Most people prefer to keep their business private.  They may not want details of their relationship, or their financial status, revealed in court.  But potentially every record could become evidence in a court case.  This could be love letters, medical records, financial records, threatening texts, Facebook posts, and photographs.

The Risks of Open Court

Many doctors, dentists, celebrities, and other business people do not want their disputes out in the open.  They fear that allegations and conflicts may affect their current relationships, their image, or their professional “brand”.

Johnny Depp recently had a defamation trial in England, which revealed a lot of negative information about his marriage with Amber Heard.  This included not only allegations of domestic violence, but also drug and alcohol abuse.  This may affect his ability to get good acting roles in the future.

Public knowledge about business conflicts might also affect a business’s ability to attract and keep clients and investors.

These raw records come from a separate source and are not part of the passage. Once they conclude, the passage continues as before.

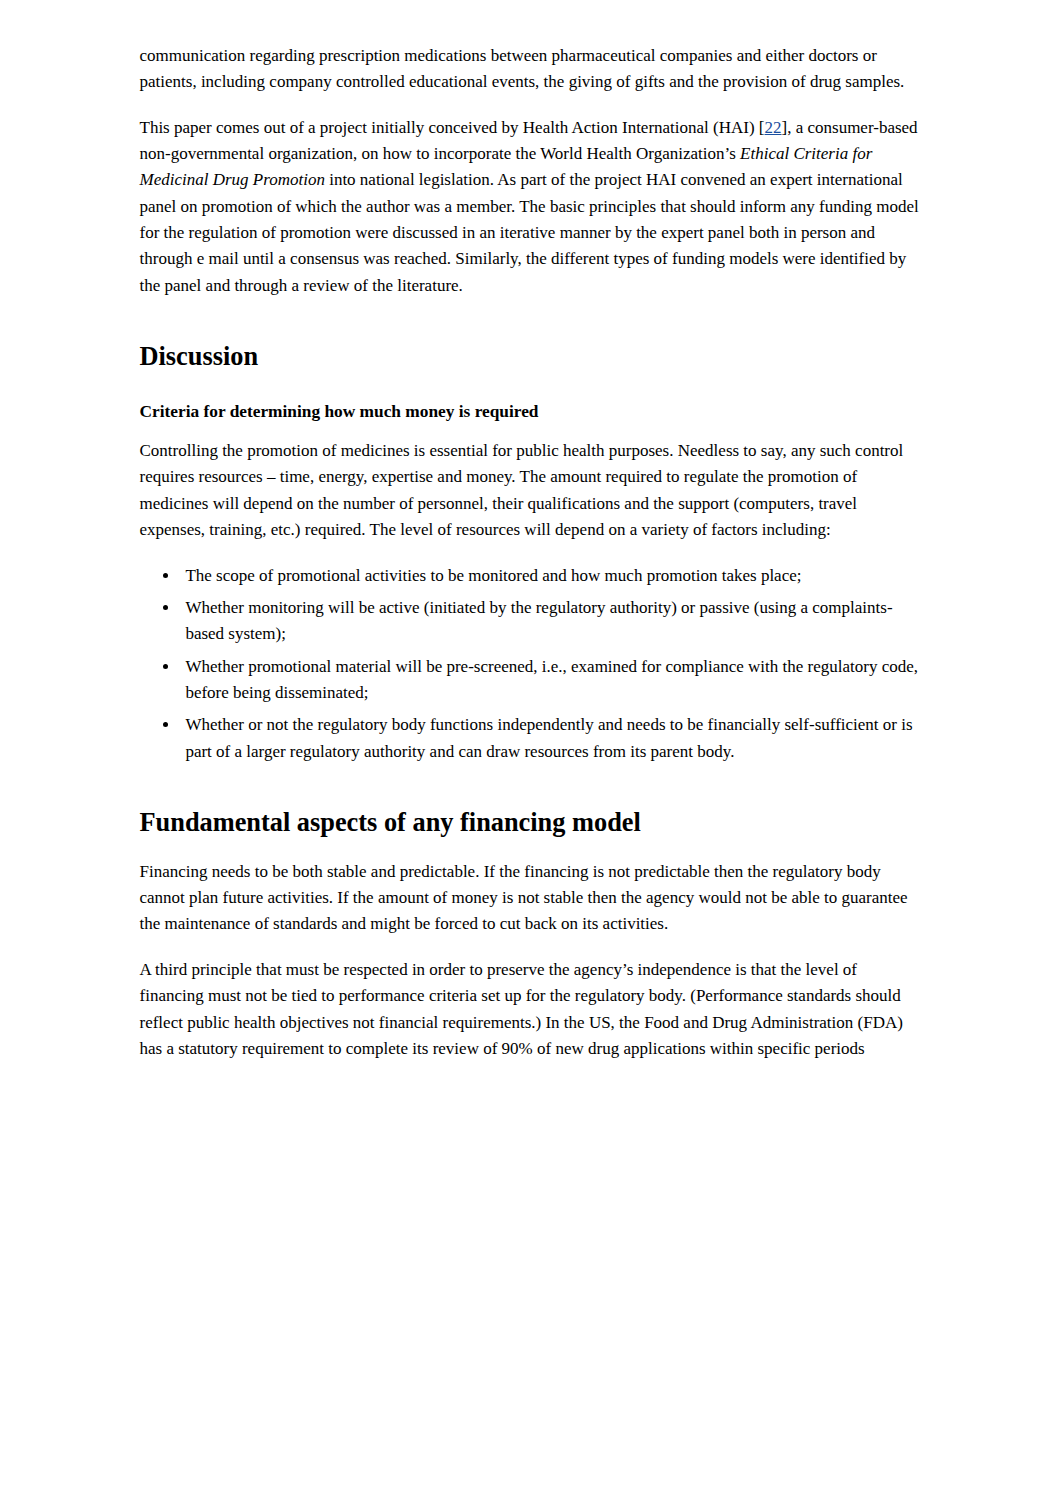communication regarding prescription medications between pharmaceutical companies and either doctors or patients, including company controlled educational events, the giving of gifts and the provision of drug samples.
This paper comes out of a project initially conceived by Health Action International (HAI) [22], a consumer-based non-governmental organization, on how to incorporate the World Health Organization’s Ethical Criteria for Medicinal Drug Promotion into national legislation. As part of the project HAI convened an expert international panel on promotion of which the author was a member. The basic principles that should inform any funding model for the regulation of promotion were discussed in an iterative manner by the expert panel both in person and through e mail until a consensus was reached. Similarly, the different types of funding models were identified by the panel and through a review of the literature.
Discussion
Criteria for determining how much money is required
Controlling the promotion of medicines is essential for public health purposes. Needless to say, any such control requires resources – time, energy, expertise and money. The amount required to regulate the promotion of medicines will depend on the number of personnel, their qualifications and the support (computers, travel expenses, training, etc.) required. The level of resources will depend on a variety of factors including:
The scope of promotional activities to be monitored and how much promotion takes place;
Whether monitoring will be active (initiated by the regulatory authority) or passive (using a complaints-based system);
Whether promotional material will be pre-screened, i.e., examined for compliance with the regulatory code, before being disseminated;
Whether or not the regulatory body functions independently and needs to be financially self-sufficient or is part of a larger regulatory authority and can draw resources from its parent body.
Fundamental aspects of any financing model
Financing needs to be both stable and predictable. If the financing is not predictable then the regulatory body cannot plan future activities. If the amount of money is not stable then the agency would not be able to guarantee the maintenance of standards and might be forced to cut back on its activities.
A third principle that must be respected in order to preserve the agency’s independence is that the level of financing must not be tied to performance criteria set up for the regulatory body. (Performance standards should reflect public health objectives not financial requirements.) In the US, the Food and Drug Administration (FDA) has a statutory requirement to complete its review of 90% of new drug applications within specific periods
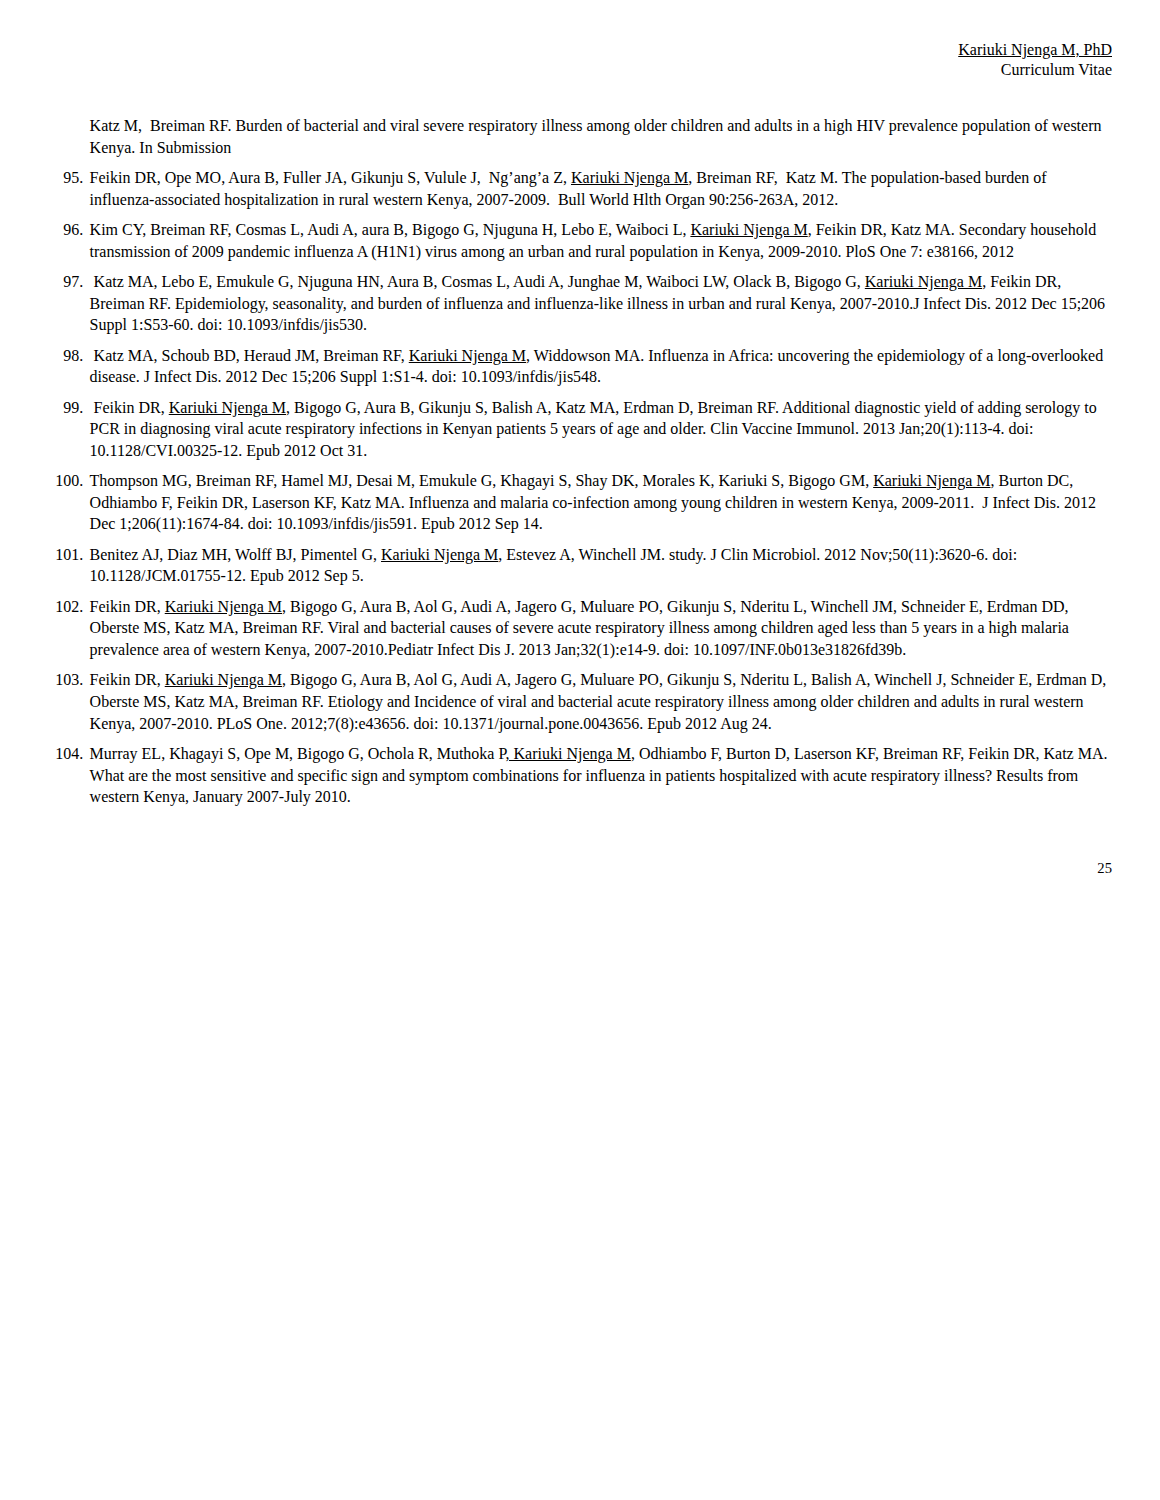Kariuki Njenga M, PhD
Curriculum Vitae
Katz M, Breiman RF. Burden of bacterial and viral severe respiratory illness among older children and adults in a high HIV prevalence population of western Kenya. In Submission
95. Feikin DR, Ope MO, Aura B, Fuller JA, Gikunju S, Vulule J, Ng’ang’a Z, Kariuki Njenga M, Breiman RF, Katz M. The population-based burden of influenza-associated hospitalization in rural western Kenya, 2007-2009. Bull World Hlth Organ 90:256-263A, 2012.
96. Kim CY, Breiman RF, Cosmas L, Audi A, aura B, Bigogo G, Njuguna H, Lebo E, Waiboci L, Kariuki Njenga M, Feikin DR, Katz MA. Secondary household transmission of 2009 pandemic influenza A (H1N1) virus among an urban and rural population in Kenya, 2009-2010. PloS One 7: e38166, 2012
97. Katz MA, Lebo E, Emukule G, Njuguna HN, Aura B, Cosmas L, Audi A, Junghae M, Waiboci LW, Olack B, Bigogo G, Kariuki Njenga M, Feikin DR, Breiman RF. Epidemiology, seasonality, and burden of influenza and influenza-like illness in urban and rural Kenya, 2007-2010.J Infect Dis. 2012 Dec 15;206 Suppl 1:S53-60. doi: 10.1093/infdis/jis530.
98. Katz MA, Schoub BD, Heraud JM, Breiman RF, Kariuki Njenga M, Widdowson MA. Influenza in Africa: uncovering the epidemiology of a long-overlooked disease. J Infect Dis. 2012 Dec 15;206 Suppl 1:S1-4. doi: 10.1093/infdis/jis548.
99. Feikin DR, Kariuki Njenga M, Bigogo G, Aura B, Gikunju S, Balish A, Katz MA, Erdman D, Breiman RF. Additional diagnostic yield of adding serology to PCR in diagnosing viral acute respiratory infections in Kenyan patients 5 years of age and older. Clin Vaccine Immunol. 2013 Jan;20(1):113-4. doi: 10.1128/CVI.00325-12. Epub 2012 Oct 31.
100. Thompson MG, Breiman RF, Hamel MJ, Desai M, Emukule G, Khagayi S, Shay DK, Morales K, Kariuki S, Bigogo GM, Kariuki Njenga M, Burton DC, Odhiambo F, Feikin DR, Laserson KF, Katz MA. Influenza and malaria co-infection among young children in western Kenya, 2009-2011. J Infect Dis. 2012 Dec 1;206(11):1674-84. doi: 10.1093/infdis/jis591. Epub 2012 Sep 14.
101. Benitez AJ, Diaz MH, Wolff BJ, Pimentel G, Kariuki Njenga M, Estevez A, Winchell JM. study. J Clin Microbiol. 2012 Nov;50(11):3620-6. doi: 10.1128/JCM.01755-12. Epub 2012 Sep 5.
102. Feikin DR, Kariuki Njenga M, Bigogo G, Aura B, Aol G, Audi A, Jagero G, Muluare PO, Gikunju S, Nderitu L, Winchell JM, Schneider E, Erdman DD, Oberste MS, Katz MA, Breiman RF. Viral and bacterial causes of severe acute respiratory illness among children aged less than 5 years in a high malaria prevalence area of western Kenya, 2007-2010.Pediatr Infect Dis J. 2013 Jan;32(1):e14-9. doi: 10.1097/INF.0b013e31826fd39b.
103. Feikin DR, Kariuki Njenga M, Bigogo G, Aura B, Aol G, Audi A, Jagero G, Muluare PO, Gikunju S, Nderitu L, Balish A, Winchell J, Schneider E, Erdman D, Oberste MS, Katz MA, Breiman RF. Etiology and Incidence of viral and bacterial acute respiratory illness among older children and adults in rural western Kenya, 2007-2010. PLoS One. 2012;7(8):e43656. doi: 10.1371/journal.pone.0043656. Epub 2012 Aug 24.
104. Murray EL, Khagayi S, Ope M, Bigogo G, Ochola R, Muthoka P, Kariuki Njenga M, Odhiambo F, Burton D, Laserson KF, Breiman RF, Feikin DR, Katz MA. What are the most sensitive and specific sign and symptom combinations for influenza in patients hospitalized with acute respiratory illness? Results from western Kenya, January 2007-July 2010.
25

Who Can Watch My Court Case?

In BC any member of the public can attend most court hearings.  All you have to do is walk into a courthouse, look at the list of cases to be heard, and sit in that assigned courtroom.  This includes family cases, as well as criminal, small claims, and other hearings.  The names for people involved in BC criminal and small claims cases are even available on the Courthouse Services website.

In CBC v. Canada (2011),  the Supreme Court said that the open court principle is crucial in a democratic society, and ensures that justice follows the rule of law.

Mediation is Private

During a family mediation, or contract mediation all of the communication is private.  Conversations had in mediation are not admissible in court, and your mediator can not be your lawyer.   The mediator has to be a neutral third party.

The parties can either attend the mediation with or without their lawyers.  There are no media, and no witnesses.  You can not audio or video record your mediation.

If the parties come to an agreement on part or all of their dispute, the Mediator writes up a binding agreement.  If part of the matter still needs to go to court, none of the mediation records are included in the court record.

Privacy in mediation allows for the parties to have honest and open communication, and to create the right environment for settlement.